JOÃO CÉSAR DAS NEVES
DN 2012-09-24

Portugal tem um grave problema educativo. Tem-no há décadas. Todos o diagnosticam, todos sabem a solução e ninguém resolve. Um livro recente ajuda a perceber as razões do paradoxo.
Os pais queixam-se e os professores são crescentemente severos na denúncia dos erros educativos. Aos alunos ninguém pergunta, mas também acham que a coisa vai mal. Com a eventual excepção do ministro do momento, todos dizem que a educação está péssima. E até ele estará de acordo, logo que saia, como todos os antecessores e possíveis sucessores.
Uma simples inspecção da estrutura explica a causa: o sistema educativo português segue o modelo estalinista. Aliás é, com Cuba e Coreia do Norte, uma das poucas realidades sociais ainda nesse curioso sistema de duvidosa memória. O Ministério da Educação, descuidando as funções normais desse departamento num estado democrático, assume-se como "gosplan", controlando centralmente estrutura, evolução, gestão e operação dos actos escolares.

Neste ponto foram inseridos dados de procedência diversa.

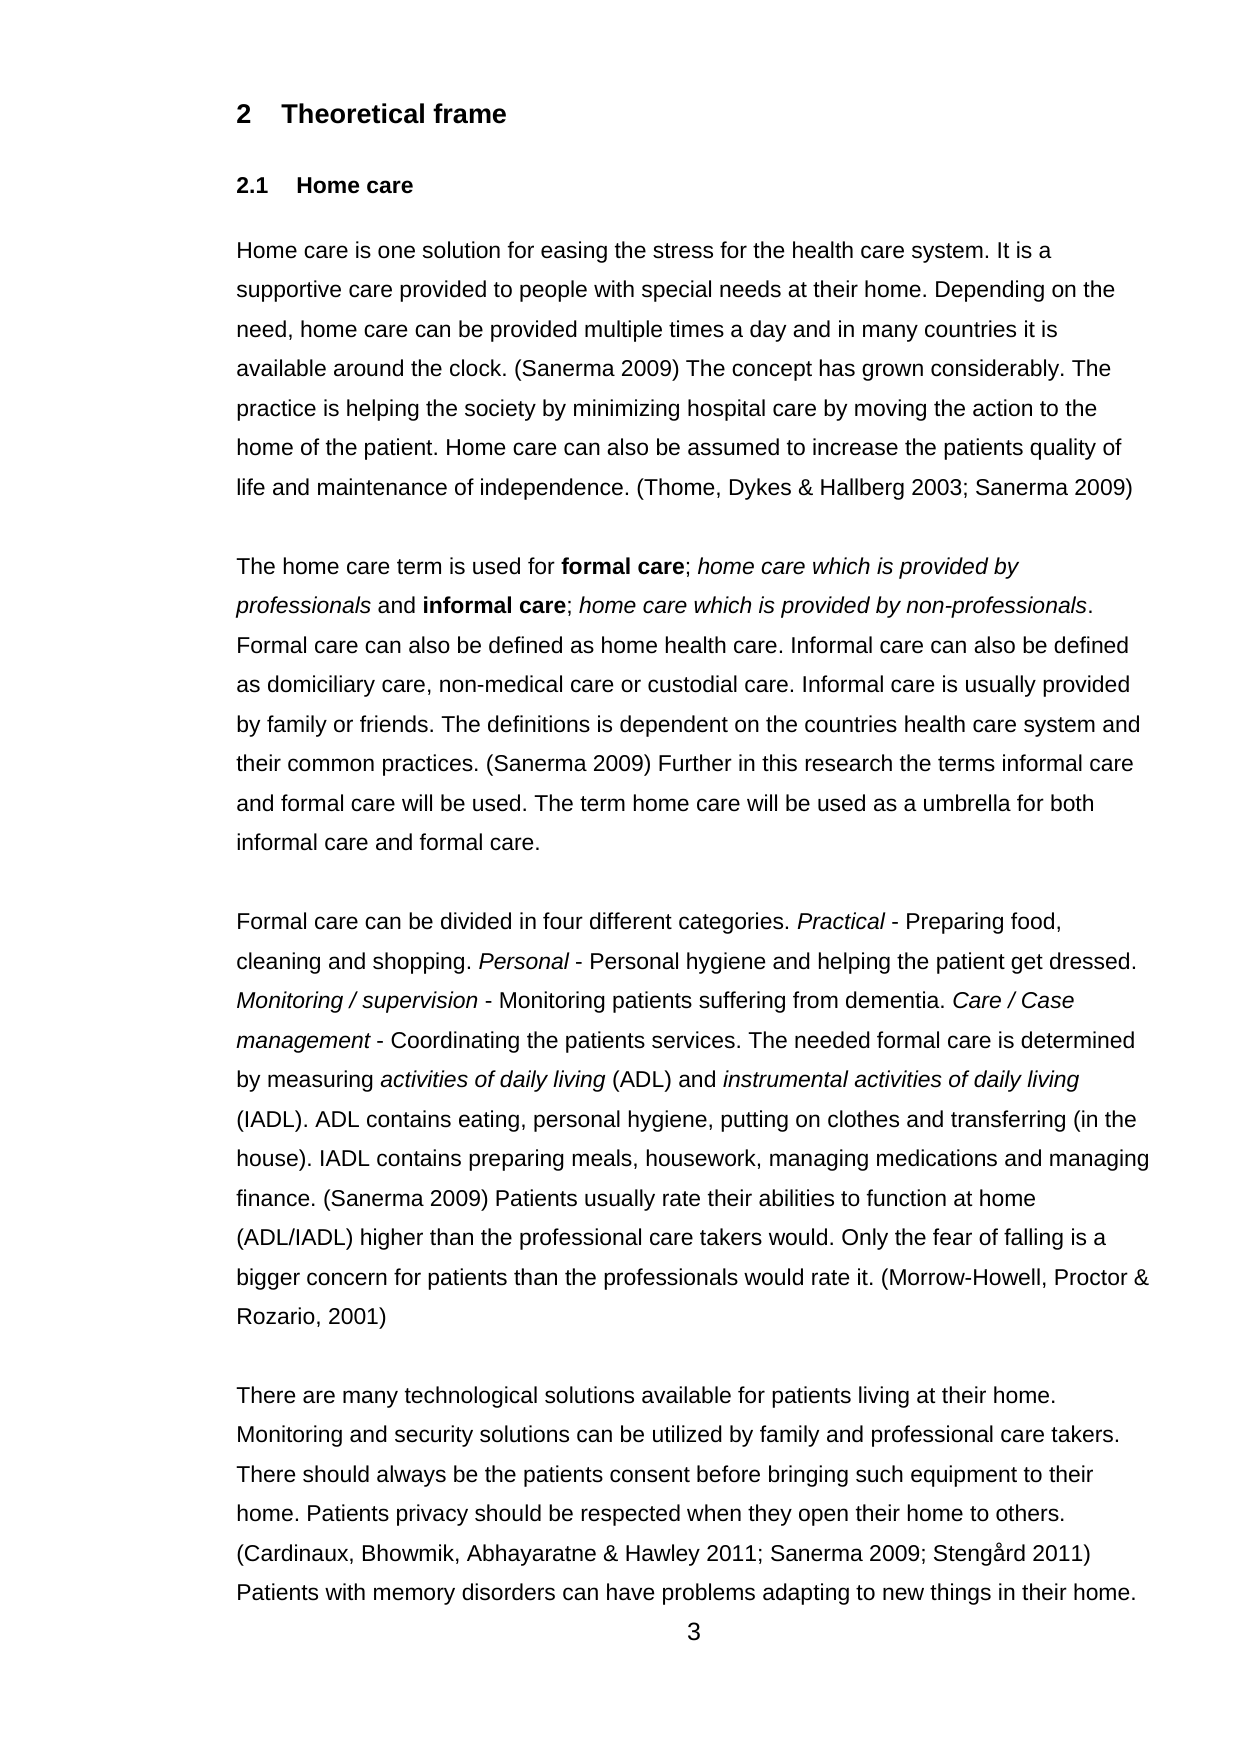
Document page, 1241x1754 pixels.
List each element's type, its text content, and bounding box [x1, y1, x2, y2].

Assim explodem custos, multiplicam-se desperdícios e pululam professores desocupados. Pior, consciente do problema educativo, o Ministério reage com sucessivas reformas e revisões, introduzindo uma nota original de "revolução permanente" trotskista.
É verdade que, apesar de hegemónico, o mecanismo não é totalitário. Um conjunto de acossadas escolas particulares permanece teimosamente ao lado da esmagadora mole pública. Mas a sua existência é sempre precária, ameaçada, incerta. Em particular nestes anos o ensino privado sofre mais um ataque devastador, que muitos consideram fatal. O mais curioso é que isto não varia com a linha política, pois permanece com qualquer orientação do executivo.
O governo Sócrates foi especialmente agressivo contra a liberdade de ensino, por razões ideológicas, enquanto o governo Passos usa alegadas razões financeiras. O que constitui uma rematada mentira, porque fica muito mais caro ao Orçamento de Estado ter um aluno no sector público que no privado com apoio. Os cortes nos contratos de associação são suicidas para o Orçamento.
Num tempo que apregoa a liberdade como valor supremo, de que a liberdade educativa é parte central, num tempo de concorrência, abertura e globalização, num tempo de privatizações, até forçadas e apressadas, como se explica a tendência estatizante na educação nacional, que repetidamente provou a sua ineficácia? A razão é muito mais profunda que a flutuação governativa e até geracional.
A verdadeira origem vem do traço paternalista da cultura portuguesa, que sempre gosta de sentir a mão protectora do Estado. Até para poder dizer mal dela. Em Portugal nunca houve, nem pode haver, pensamento liberal. Há críticos e defensores do Governo, mas da extrema-esquerda à extrema-direita toda a gente só fala do Estado. Esta atitude de fundo manifesta-se depois nas opções particulares. Os pais querem saber que o Estado paga, mesmo quando o único dinheiro vem dos nossos impostos e é mal gasto. Os professores querem ser funcionários públicos, mesmo que detestem o patrão-Estado. O Ministério quer aumentar ao máximo as suas competências, mesmo sabendo que ficará com culpas de que é inocente.
Isto está patente no livro do professor Jorge Cotovio O Ensino Privado nas Décadas de 50, 60 e 70 do Século XX. O Contributo das Escolas Católicas (Gráfica de Coimbra 2, 2012). A obra monumental, além de exaustiva investigação das fontes documentais, estatísticas e legislativas, inclui 30 preciosas entrevistas a protagonistas, alguns já falecidos. Lendo esta fascinante história compreende-se a questão educativa portuguesa, não apenas nessa época e tipo de escola, mas em geral.
"Os trinta anos do período em análise são atravessados por dois regimes com diversos 'Estados' e variadas políticas governamentais. Apesar deste mosaico, e no tocante ao ensino privado e temário conexo, a atitude do Poder manifesta um denominador comum que se pode traduzir pela palavra 'tolerância'" (p. 379). Assim não admira que Portugal tenha há décadas um grave problema educativo.